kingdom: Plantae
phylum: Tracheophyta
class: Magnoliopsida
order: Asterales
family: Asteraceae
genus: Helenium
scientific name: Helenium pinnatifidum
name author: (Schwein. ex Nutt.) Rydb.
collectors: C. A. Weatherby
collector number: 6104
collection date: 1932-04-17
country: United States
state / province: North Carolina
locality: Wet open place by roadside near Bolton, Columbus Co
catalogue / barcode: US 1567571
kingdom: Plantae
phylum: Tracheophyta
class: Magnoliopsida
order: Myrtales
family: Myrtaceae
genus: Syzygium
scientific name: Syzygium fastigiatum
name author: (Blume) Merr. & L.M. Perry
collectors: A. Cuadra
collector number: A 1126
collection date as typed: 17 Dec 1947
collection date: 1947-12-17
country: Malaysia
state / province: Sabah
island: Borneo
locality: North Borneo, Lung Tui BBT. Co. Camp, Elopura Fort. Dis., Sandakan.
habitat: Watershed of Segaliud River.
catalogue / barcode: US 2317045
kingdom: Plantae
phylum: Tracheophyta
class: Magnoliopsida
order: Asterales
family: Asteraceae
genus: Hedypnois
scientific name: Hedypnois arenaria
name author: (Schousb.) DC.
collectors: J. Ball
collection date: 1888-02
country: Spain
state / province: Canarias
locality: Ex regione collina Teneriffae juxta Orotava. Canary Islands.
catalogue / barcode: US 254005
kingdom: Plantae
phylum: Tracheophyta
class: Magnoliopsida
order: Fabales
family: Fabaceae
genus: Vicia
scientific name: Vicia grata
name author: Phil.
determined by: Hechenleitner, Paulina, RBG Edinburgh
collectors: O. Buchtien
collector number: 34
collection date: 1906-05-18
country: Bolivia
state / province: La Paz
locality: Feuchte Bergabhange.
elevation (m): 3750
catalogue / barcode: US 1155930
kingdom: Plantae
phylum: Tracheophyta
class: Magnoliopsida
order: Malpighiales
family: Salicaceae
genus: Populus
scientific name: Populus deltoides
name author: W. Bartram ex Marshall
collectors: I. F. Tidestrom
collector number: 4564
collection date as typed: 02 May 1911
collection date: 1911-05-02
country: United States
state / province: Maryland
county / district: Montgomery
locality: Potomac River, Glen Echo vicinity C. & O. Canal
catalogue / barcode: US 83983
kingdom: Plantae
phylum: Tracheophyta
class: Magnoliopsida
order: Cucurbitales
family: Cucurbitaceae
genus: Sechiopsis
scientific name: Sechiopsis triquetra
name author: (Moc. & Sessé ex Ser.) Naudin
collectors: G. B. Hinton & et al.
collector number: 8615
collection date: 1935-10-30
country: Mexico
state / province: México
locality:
*-*-*
WRITTEN INSTRUCTION -
Rewrite the part of the listing that opens with the line containing "collectors: G. B. Hinton & et al." and closes with the end of the listing, swapping "country" for "nation" and leaving everything else unchanged.

CORRECT RESPONSE -
collectors: G. B. Hinton & et al.
collector number: 8615
collection date: 1935-10-30
nation: Mexico
state / province: México
locality:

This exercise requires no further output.